Ce magistrat a rendu compte des plaidoiries dans le délibéré de la cour, composée de :
Monsieur Thomas LE MONNYER, Président,
Madame Odile CRIQ, Conseiller,
Madame Véronique PITE, Conseiller,
Monsieur Mohamed EL GOUZI, greffier lors des débats.
FAITS ET PROCÉDURE
Selon divers contrats de travail à durée déterminée d’usage successifs, Mme [S] a été engagée à compter de mars 2016, en qualité d’enquêteur vacataire, par la société Audirep Marketing, devenue AMKG, enregistrée au RCS de Nanterre sous le numéro 520 389 503, qui développait une activité d’études de marché et de comportement de la clientèle, les contrats étant soumis à la convention collective des bureaux d’études techniques, cabinets d’ingénieurs conseils, sociétés de conseil, dite Syntec.
Antérieurement, Mme [S] avait conclu divers CDD d’usage à compter de novembre 2008 avec une société Semaai, devenue Hexacall, actionnaire de la société AMKG, laquelle a fait l’objet d’une procédure de liquidation judiciaire prononcée par le tribunal de commerce de Nanterre par jugement en date du 10 mars 2016.
La dernière mission de Mme [S] portait sur la semaine du 10 au 14 décembre 2018.
Par mail du 7 janvier 2019, la société AMKG a annoncé à Mme [S] qu’elle était contrainte de cesser son activité.
Par lettre du 17 janvier 2019, Mme [S] a pris acte de la rupture de son contrat de travail.
Suivant jugement en date du 16 mai 2019, le tribunal de commerce de Nanterre a prononcé l’ouverture de la liquidation judiciaire de la société AMKG, la Selarl [G], prise en la personne de Maître [E] [G], étant désignée en qualité de mandataire liquidateur, la date de cessation des paiements étant fixée au 17 novembre 2017.
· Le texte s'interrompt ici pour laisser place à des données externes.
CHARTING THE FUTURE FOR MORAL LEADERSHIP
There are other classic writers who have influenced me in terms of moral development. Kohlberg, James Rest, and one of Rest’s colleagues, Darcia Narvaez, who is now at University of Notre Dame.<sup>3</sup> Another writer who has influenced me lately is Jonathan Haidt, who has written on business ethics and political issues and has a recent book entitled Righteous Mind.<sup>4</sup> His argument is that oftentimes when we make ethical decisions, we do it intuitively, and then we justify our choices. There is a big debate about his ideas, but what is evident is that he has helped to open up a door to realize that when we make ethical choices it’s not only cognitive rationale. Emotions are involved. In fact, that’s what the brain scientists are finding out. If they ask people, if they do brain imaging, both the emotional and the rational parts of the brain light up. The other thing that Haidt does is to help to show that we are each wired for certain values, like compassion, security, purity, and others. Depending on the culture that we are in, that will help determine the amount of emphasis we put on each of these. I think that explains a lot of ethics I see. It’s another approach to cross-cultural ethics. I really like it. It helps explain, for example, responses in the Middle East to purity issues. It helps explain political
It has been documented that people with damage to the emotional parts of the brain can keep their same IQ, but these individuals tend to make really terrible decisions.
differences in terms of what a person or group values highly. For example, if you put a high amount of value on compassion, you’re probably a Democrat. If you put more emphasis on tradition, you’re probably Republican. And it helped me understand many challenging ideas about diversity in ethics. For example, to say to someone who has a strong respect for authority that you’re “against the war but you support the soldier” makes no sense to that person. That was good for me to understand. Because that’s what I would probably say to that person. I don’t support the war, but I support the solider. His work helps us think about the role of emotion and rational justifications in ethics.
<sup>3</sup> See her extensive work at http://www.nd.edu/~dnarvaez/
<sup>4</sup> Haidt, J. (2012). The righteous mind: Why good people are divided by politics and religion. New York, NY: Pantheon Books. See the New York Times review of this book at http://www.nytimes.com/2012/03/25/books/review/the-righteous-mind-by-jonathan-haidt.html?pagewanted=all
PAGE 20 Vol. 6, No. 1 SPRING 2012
Le 18 mars 2019, Mme [S] a saisi le conseil de prud’hommes de Boulogne-Billancourt aux fins d’entendre, d’une part, prononcer la requalification de ses contrats d’usage en contrat à durée indéterminée à temps plein, d’autre part, juger que de la prise d’acte produit les effets d’un licenciement sans cause réelle et sérieuse et, enfin, fixer au passif de la liquidation diverses sommes de nature salariale et indemnitaire.
Le mandataire liquidateur de la société et l’AGS se sont opposés aux demandes de la requérante, la Selarl [G] ayant sollicité sa condamnation au paiement d’une somme de 3 000 euros au titre de l’article 700 du code de procédure civile.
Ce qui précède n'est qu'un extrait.